Task brief ▸ Arrange every line of the records below into a numbered list, leaving out any blank lines.

Records shown ▸
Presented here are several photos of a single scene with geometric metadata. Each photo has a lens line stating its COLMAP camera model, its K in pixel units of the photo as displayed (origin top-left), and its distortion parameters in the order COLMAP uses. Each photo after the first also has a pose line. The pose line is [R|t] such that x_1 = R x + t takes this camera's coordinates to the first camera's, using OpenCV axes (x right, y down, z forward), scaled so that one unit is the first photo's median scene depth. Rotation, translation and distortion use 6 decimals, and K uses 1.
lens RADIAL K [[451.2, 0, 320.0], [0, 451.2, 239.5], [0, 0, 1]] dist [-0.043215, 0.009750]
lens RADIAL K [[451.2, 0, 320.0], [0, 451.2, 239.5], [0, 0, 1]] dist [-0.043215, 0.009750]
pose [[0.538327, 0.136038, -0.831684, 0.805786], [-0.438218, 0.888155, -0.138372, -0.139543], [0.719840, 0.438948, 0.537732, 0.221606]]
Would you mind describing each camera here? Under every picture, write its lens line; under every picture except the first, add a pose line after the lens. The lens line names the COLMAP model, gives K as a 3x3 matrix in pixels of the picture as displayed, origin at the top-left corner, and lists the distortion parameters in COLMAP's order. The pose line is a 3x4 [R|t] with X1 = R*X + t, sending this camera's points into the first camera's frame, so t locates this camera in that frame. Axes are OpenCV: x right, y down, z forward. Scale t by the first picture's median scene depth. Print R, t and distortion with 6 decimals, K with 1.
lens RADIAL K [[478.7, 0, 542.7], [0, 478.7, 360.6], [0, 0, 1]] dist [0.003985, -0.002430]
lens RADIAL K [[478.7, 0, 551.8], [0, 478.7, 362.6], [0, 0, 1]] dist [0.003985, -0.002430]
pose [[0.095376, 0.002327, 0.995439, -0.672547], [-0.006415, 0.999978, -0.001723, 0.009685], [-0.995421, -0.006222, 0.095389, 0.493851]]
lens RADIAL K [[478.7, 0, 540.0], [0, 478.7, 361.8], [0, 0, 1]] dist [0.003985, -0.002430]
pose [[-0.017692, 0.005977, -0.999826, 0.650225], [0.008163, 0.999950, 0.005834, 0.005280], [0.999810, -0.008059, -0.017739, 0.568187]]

Solution to the problem ▸
1. Presented here are several photos of a single scene with geometric metadata. Each photo has a lens line stating its COLMAP camera model, its K in pixel units of the photo as displayed (origin top-left), and its distortion parameters in the order COLMAP uses. Each photo after the first also has a pose line. The pose line is [R|t] such that x_1 = R x + t takes this camera's coordinates to the first camera's, using OpenCV axes (x right, y down, z forward), scaled so that one unit is the first photo's median scene depth. Rotation, translation and distortion use 6 decimals, and K uses 1.
2. lens RADIAL K [[451.2, 0, 320.0], [0, 451.2, 239.5], [0, 0, 1]] dist [-0.043215, 0.009750]
3. lens RADIAL K [[451.2, 0, 320.0], [0, 451.2, 239.5], [0, 0, 1]] dist [-0.043215, 0.009750]
4. pose [[0.538327, 0.136038, -0.831684, 0.805786], [-0.438218, 0.888155, -0.138372, -0.139543], [0.719840, 0.438948, 0.537732, 0.221606]]
5. Would you mind describing each camera here? Under every picture, write its lens line; under every picture except the first, add a pose line after the lens. The lens line names the COLMAP model, gives K as a 3x3 matrix in pixels of the picture as displayed, origin at the top-left corner, and lists the distortion parameters in COLMAP's order. The pose line is a 3x4 [R|t] with X1 = R*X + t, sending this camera's points into the first camera's frame, so t locates this camera in that frame. Axes are OpenCV: x right, y down, z forward. Scale t by the first picture's median scene depth. Print R, t and distortion with 6 decimals, K with 1.
6. lens RADIAL K [[478.7, 0, 542.7], [0, 478.7, 360.6], [0, 0, 1]] dist [0.003985, -0.002430]
7. lens RADIAL K [[478.7, 0, 551.8], [0, 478.7, 362.6], [0, 0, 1]] dist [0.003985, -0.002430]
8. pose [[0.095376, 0.002327, 0.995439, -0.672547], [-0.006415, 0.999978, -0.001723, 0.009685], [-0.995421, -0.006222, 0.095389, 0.493851]]
9. lens RADIAL K [[478.7, 0, 540.0], [0, 478.7, 361.8], [0, 0, 1]] dist [0.003985, -0.002430]
10. pose [[-0.017692, 0.005977, -0.999826, 0.650225], [0.008163, 0.999950, 0.005834, 0.005280], [0.999810, -0.008059, -0.017739, 0.568187]]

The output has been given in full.